In New Zealand, it just means that older women tend to fly a lot more.

Bank error in your favor, collect $6 million

Oh sure, maybe your life isn’t going so hot right now, financially speaking, but for a few residents of Secret Pirate Island, in today’s economy, they can’t afford to not be millionaires.

A New Zealand couple were mistakenly given 10 million dollars by their bank. Apparently, it is now on like Donkey Kong. Help from Interpol, those dastardly international do-gooders, has been requested. It’s suspected that the couple have fled to Hong Kong with the money. That’ll buy a whole lot of chicken feet.
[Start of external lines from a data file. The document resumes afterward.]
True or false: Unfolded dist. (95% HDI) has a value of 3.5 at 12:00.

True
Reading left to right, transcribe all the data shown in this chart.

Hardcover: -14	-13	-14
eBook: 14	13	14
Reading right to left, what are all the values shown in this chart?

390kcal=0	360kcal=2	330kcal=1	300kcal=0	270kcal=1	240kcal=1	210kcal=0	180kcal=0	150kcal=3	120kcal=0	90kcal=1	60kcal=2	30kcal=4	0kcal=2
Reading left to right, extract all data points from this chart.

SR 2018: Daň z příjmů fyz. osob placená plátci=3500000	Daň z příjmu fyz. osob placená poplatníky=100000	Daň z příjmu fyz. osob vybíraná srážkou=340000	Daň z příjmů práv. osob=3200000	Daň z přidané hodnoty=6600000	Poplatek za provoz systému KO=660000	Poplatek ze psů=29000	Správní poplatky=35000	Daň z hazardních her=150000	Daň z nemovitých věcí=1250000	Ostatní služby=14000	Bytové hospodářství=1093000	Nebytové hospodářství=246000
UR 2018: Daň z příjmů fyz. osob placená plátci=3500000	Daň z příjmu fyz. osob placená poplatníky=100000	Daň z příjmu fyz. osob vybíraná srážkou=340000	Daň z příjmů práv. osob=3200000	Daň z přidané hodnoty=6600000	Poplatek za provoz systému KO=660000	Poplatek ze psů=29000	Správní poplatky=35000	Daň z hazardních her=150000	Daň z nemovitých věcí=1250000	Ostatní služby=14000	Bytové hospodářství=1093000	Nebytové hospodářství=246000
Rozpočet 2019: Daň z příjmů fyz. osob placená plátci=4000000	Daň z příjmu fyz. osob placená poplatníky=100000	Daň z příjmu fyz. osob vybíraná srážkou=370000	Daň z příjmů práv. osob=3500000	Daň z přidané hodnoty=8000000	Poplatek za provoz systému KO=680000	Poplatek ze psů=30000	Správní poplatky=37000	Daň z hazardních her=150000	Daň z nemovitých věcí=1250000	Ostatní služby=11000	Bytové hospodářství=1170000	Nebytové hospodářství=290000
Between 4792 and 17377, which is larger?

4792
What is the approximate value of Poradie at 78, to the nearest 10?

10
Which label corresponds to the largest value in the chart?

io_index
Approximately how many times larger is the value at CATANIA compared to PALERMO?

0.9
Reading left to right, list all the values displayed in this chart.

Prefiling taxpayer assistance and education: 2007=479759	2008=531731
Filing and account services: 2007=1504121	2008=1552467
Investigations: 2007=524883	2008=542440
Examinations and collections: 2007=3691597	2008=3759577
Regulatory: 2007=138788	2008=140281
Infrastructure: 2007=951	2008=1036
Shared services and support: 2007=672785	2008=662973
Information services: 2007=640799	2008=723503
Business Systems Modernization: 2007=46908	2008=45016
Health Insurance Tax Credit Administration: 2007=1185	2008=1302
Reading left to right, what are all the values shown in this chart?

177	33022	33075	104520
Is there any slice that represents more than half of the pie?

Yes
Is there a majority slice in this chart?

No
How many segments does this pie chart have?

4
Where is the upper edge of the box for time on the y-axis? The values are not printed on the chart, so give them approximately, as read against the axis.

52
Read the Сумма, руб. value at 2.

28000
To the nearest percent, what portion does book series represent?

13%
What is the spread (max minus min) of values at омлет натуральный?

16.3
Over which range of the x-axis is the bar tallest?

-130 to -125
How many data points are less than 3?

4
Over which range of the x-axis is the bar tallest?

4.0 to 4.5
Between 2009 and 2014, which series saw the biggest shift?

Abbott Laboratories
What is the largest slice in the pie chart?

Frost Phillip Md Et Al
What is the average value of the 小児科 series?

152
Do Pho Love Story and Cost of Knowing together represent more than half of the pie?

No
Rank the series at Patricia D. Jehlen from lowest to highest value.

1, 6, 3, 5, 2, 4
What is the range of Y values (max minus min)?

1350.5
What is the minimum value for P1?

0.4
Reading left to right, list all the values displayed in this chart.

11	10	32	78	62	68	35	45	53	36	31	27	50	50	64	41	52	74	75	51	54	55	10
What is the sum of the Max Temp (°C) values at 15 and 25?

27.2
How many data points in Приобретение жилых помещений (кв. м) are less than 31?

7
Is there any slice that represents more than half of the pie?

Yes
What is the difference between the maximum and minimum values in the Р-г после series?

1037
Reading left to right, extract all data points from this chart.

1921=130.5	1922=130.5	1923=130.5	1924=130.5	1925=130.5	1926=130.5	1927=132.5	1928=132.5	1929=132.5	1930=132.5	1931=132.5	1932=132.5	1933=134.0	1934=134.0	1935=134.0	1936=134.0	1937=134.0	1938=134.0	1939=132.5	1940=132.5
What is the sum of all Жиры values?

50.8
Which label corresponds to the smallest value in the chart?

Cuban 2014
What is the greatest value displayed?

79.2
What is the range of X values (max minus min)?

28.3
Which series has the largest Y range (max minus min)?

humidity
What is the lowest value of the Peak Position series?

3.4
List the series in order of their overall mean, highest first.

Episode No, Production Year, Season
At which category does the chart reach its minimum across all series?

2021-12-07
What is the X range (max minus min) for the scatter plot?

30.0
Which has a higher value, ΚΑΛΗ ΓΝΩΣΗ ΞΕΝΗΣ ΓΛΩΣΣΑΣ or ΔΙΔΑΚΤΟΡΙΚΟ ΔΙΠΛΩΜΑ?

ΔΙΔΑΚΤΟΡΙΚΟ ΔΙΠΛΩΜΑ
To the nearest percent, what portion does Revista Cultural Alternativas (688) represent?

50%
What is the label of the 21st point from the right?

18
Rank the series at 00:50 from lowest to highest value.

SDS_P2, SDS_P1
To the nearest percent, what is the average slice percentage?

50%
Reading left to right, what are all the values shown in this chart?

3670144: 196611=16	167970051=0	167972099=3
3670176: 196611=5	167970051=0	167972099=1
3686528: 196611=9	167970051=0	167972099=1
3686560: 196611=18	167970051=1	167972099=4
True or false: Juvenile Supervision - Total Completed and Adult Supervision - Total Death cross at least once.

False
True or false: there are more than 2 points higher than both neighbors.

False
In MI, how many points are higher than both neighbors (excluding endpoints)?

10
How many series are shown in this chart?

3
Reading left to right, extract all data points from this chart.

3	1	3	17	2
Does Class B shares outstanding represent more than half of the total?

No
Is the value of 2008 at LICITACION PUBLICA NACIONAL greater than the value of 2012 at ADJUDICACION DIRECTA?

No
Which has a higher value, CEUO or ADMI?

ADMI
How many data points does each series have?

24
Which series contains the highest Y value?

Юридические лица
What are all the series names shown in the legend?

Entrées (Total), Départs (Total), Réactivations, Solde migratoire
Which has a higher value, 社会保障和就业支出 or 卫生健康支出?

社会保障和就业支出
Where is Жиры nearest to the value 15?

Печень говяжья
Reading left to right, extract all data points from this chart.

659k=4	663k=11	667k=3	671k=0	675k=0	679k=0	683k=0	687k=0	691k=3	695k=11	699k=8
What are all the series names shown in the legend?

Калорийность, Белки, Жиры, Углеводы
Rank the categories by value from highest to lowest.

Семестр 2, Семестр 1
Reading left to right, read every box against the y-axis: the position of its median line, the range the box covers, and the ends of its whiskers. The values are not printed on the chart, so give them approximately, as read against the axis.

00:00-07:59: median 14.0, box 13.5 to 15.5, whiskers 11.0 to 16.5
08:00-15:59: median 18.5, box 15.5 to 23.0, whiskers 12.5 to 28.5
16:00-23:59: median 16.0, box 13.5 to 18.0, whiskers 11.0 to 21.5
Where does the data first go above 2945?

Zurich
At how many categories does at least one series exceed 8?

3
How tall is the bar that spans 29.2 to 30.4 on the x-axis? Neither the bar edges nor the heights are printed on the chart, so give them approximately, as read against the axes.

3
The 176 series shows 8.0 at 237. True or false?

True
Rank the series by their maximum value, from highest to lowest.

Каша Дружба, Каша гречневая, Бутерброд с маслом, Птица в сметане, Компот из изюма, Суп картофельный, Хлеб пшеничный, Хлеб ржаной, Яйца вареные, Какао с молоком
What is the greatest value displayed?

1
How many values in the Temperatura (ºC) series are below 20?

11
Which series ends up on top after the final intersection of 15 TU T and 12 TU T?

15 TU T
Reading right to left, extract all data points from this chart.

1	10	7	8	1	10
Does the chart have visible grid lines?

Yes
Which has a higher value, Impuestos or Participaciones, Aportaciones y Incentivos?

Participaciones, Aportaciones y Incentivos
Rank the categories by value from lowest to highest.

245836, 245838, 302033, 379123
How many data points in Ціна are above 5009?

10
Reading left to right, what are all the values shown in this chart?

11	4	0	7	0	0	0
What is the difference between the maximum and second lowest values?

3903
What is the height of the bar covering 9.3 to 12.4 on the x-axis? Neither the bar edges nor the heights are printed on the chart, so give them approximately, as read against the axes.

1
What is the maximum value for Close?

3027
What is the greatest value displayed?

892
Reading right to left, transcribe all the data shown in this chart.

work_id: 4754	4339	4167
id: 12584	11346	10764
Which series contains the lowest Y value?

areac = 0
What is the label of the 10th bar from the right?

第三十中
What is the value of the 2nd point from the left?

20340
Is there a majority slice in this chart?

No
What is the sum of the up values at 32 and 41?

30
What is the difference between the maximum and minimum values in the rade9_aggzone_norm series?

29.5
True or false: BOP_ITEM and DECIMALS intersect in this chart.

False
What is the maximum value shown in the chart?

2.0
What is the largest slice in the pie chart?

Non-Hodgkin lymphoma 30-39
Comparatively speaking, it might be kind of fun to live that sort of life, always being on the run, buying yachts that lead to boat chases on the high seas, probably wearing sweet t-shirt/suit combinations.

Bikini bottom at your own risk

Forget football. Screw soccer. New Zealand is at it again, as they’ve found a new sexy sport to obsess over: bikini snowboarding! And bikini skiing! And bikini-well, everything else that people do on the slopes. The temperature might have to drop somewhat before the fun begins, but these girls are somehow managing to keep the lads at lodgers’ cabin warm already. Or maybe that’s the alcohol.

Let’s just go with a little bit of column A, and a little bit of column B.

‘Boobs on Bikes’–yes, we said it

A New Zealand court will allow adult film stars tp ride motorcycles topless (the women) through the streets of Wellington, the country’s largest city. Last year, more than 800,000 people showed up for a similar show, which more or less makes the whole thing not so offensive to the public.

New Zealanders are known for two things: The Lord of the Rings trilogy and overall craziness. This is not the first time public nudity has been allowed in an urban area, and we suspect it will not be the last, either.

On a related note, The Guys will be blogging live from “Boobs on Bikes” later this month.

Attack of the cloned pitbulls (and dinosaur relatives)

We all remember back in 1997, when the Scottish cloned Dolly, The Sheep That Will Send Us All Into A Moral Abyss. But since then, aside from a few cloned things here and there, we have been fairly safe in terms of force multipliers. No more.

An American woman had DNA from her pitbull dog Booger used to make a litter of clones in South Korea. Great, just what the world needs, more pitbulls. Only these pitbulls are super pitbulls because they are all identical and probably share the same thoughts through a psychic connection.

This is horrible news. As Bob Barker likes to remind us any time we sit down with him, there are way too many pets in the world as it is. They breed like vermin because they basically are, so who are we to decide which ones get to be copied and which ones eat out of the dumpster? We need to solve this problem by eliminating them all before they grow out of hand.

Speaking of multiplying, a rare lizard in New Zealand is still at it after 110 years. He is going to become a father. The geezer lizard did not like females for years until scientist found a tumor near his genitals and removed it. Now it seems he is back in action as an eligible bachelor. This species is rare and we need to keep it that way. Who wants an omlette?